Barring a few cases delayed by computer glitches, the asylum applicants were processed in a matter of minutes. 

“These are people that we already knew who they were,” said Aaron Bowker, director of communications for the Office of Field Operations, the CBP branch that oversees ports of entry. “We were able to leverage that technology and, with the help of those NGOs and those international organizations in Mexico, to get the information sent to us in advance so that when they were metered to arrive at the port of entry, it could be as smooth a process as possible.”
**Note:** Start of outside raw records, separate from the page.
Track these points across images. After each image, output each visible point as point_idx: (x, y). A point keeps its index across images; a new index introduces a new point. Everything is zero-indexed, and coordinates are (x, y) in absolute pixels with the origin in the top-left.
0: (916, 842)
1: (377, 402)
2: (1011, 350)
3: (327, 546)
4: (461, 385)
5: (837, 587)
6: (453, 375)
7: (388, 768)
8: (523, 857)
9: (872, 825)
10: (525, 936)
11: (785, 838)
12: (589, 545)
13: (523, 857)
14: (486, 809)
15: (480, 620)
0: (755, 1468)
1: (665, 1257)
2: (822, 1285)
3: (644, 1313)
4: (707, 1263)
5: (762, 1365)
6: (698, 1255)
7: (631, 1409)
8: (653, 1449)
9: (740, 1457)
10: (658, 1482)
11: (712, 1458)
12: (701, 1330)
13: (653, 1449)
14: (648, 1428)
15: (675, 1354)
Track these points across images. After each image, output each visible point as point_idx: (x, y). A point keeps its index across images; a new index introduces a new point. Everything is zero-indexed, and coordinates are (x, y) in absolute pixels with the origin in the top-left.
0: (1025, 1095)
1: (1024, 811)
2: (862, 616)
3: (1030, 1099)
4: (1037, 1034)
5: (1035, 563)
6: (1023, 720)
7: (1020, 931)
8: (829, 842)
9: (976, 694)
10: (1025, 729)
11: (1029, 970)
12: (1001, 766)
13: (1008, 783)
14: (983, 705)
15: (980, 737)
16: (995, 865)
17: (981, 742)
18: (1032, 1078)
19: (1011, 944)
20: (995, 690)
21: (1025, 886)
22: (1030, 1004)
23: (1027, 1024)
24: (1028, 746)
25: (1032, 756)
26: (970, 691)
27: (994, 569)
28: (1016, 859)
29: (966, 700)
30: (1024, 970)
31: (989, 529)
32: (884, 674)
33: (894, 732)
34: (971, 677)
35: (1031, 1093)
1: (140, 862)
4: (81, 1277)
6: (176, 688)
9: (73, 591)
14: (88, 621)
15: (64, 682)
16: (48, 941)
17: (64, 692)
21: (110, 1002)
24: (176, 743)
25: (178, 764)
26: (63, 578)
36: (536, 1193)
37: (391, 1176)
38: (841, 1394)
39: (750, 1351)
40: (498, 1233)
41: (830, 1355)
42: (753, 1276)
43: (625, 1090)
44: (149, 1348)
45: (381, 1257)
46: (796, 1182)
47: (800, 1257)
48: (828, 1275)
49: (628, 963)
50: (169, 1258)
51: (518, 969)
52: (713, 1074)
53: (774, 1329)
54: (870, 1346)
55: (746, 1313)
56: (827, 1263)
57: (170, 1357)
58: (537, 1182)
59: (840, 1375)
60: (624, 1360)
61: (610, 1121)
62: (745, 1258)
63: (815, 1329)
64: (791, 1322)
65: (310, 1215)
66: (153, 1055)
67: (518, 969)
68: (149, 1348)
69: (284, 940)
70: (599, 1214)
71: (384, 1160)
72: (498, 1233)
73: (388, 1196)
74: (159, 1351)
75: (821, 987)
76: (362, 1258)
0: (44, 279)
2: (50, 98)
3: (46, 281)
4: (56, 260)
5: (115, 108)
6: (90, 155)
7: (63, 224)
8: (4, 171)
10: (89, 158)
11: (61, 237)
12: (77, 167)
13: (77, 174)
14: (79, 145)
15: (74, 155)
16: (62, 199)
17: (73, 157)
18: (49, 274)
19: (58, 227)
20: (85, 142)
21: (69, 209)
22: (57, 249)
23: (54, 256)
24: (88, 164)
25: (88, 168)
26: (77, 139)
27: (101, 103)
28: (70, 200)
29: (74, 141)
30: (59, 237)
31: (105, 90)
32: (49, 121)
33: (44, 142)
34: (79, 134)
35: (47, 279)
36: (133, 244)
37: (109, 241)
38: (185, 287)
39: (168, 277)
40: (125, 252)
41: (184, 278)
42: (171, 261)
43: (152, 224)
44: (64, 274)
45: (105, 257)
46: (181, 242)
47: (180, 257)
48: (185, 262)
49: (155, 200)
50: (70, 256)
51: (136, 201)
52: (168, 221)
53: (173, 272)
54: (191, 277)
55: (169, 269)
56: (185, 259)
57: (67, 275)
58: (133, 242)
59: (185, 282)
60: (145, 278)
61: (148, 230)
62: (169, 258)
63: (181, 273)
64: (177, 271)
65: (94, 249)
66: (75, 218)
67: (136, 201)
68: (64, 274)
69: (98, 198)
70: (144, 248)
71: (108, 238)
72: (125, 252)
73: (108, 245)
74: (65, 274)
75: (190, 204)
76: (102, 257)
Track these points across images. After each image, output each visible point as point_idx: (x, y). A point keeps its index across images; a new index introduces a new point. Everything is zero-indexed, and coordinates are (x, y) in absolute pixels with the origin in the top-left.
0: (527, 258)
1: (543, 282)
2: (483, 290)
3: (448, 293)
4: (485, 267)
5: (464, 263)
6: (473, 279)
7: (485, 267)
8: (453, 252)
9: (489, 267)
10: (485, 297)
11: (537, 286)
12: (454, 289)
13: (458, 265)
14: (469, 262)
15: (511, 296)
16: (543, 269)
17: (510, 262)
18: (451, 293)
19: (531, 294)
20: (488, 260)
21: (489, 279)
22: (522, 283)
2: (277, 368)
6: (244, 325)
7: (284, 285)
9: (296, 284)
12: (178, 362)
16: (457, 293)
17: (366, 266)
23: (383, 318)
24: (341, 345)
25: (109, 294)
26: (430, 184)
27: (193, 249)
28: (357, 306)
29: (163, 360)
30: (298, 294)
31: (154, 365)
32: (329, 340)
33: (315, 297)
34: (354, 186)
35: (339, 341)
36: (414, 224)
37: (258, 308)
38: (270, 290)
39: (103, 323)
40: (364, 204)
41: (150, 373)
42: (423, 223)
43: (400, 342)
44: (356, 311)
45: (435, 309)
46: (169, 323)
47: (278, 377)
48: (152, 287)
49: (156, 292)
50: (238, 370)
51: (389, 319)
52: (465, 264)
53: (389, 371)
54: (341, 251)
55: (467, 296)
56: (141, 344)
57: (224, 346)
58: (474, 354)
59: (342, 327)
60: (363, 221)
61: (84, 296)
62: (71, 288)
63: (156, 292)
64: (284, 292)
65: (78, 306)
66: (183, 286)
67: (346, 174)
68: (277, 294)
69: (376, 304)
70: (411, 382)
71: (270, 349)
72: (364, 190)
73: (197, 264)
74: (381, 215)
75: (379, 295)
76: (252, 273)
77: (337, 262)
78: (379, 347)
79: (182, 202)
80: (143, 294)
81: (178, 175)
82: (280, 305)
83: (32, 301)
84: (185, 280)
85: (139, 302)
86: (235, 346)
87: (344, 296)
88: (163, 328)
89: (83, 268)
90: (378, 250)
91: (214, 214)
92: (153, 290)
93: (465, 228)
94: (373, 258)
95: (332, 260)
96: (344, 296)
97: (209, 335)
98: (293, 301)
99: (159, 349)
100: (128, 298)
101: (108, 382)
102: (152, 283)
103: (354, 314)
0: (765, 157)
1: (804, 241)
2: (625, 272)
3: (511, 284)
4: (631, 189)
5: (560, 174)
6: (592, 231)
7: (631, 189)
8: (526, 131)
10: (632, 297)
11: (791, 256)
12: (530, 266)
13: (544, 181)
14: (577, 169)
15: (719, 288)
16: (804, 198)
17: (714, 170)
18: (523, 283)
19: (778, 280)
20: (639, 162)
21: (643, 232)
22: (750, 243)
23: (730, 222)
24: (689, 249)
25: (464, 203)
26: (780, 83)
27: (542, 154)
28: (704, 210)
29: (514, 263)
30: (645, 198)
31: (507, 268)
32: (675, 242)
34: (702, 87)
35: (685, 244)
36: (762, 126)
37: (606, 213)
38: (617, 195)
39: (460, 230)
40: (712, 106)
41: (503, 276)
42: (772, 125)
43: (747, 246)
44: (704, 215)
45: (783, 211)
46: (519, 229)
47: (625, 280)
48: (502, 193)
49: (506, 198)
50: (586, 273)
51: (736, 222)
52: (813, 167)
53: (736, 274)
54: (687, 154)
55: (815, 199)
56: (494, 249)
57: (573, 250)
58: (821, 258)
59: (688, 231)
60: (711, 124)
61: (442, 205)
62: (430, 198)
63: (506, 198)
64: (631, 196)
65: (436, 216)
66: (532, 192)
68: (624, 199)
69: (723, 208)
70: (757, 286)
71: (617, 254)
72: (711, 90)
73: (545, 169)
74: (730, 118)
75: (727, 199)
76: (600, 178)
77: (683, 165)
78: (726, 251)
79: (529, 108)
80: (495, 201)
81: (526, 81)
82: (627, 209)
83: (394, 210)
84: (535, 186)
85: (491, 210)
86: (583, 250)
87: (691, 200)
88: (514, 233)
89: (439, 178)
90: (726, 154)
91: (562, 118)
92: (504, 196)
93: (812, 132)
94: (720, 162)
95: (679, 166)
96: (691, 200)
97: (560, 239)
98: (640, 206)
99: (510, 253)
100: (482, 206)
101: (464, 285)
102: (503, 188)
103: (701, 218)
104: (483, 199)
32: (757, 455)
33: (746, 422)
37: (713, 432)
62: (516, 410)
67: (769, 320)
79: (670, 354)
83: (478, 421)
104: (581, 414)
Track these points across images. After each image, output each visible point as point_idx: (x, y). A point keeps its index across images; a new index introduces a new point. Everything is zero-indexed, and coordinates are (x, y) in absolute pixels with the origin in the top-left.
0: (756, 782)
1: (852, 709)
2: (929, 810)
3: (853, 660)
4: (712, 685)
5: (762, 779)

Once the processing was completed, the group was escorted outside the port of entry and officially released from U.S. custody. A bus came to pick them up so they could begin their journey to their respective destinations, often the homes of family and friends, where they have been allowed to live while their cases are adjudicated by U.S. courts.

“We’re very happy and thankful,” a mother from Honduras told CBS News as she prepared to board the bus with her young daughter.

According to DHS figures, more than 10,000 asylum-seekers have been admitted into the U.S. through this new process, including Lazaro, who was allowed to enter the country in March.

Asked how he felt when he reunited with Dayana and met Ashley, Lazaro called the moment “indescribable.”

“It was a very strong feeling,” Dayana interjected. “I spent two days with headaches. I would look at him every day and tell him that I couldn’t believe that he was here.”

“When I saw the baby and held her — I still can’t believe it,” Lazaro added.

The Biden administration has touted its drawdown of the Remain in Mexico policy as a model for the future of asylum processing at the U.S.-Mexico border, highlighting the COVID-19 testing and digital registration process. The program is a safe and orderly alternative to crossing the border illegally to request U.S. refuge, officials have said.

So far, however, the Biden administration has kept ports of entry closed to most asylum-seekers without pending cases through “non-essential travel” pandemic-era restrictions. It has also continued to use the public health authority known as Title 42 invoked under former President Donald Trump to expel most migrant adults and some families to Mexico without allowing them to apply for U.S. asylum.

While there has been some small-scale processing of vulnerable asylum petitioners at ports of entry in recent weeks, Biden administration officials have not said when and if large-scale processing will start, frustrating some advocates and human rights groups.

“If the administration is talking about essentially using this system for new asylum seekers, all that means is once again just having metering again,” said Taylor Levy, an immigration attorney who helped Lazaro and Dayana, referring to the pre-pandemic U.S. practice of placing migrants on waitlists to request protection at a port of entry. 

“That cannot be the only system that exists for people to be able to exercise their legal rights. It is legal to seek asylum. It is enshrined in our laws,” Levy continued.

Meanwhile, Lazaro and Dayana are looking forward to starting a new life with their daughter in the U.S. Like other asylum-seekers admitted into the U.S., they still have to continue their immigration proceedings to pursue asylum or other forms of permanent legal status.

“We hope to push forward in this country. To work and raise the baby,” Lazaro said. “May she grow up loving her country, loving her homeland. She is one more American that we have here.”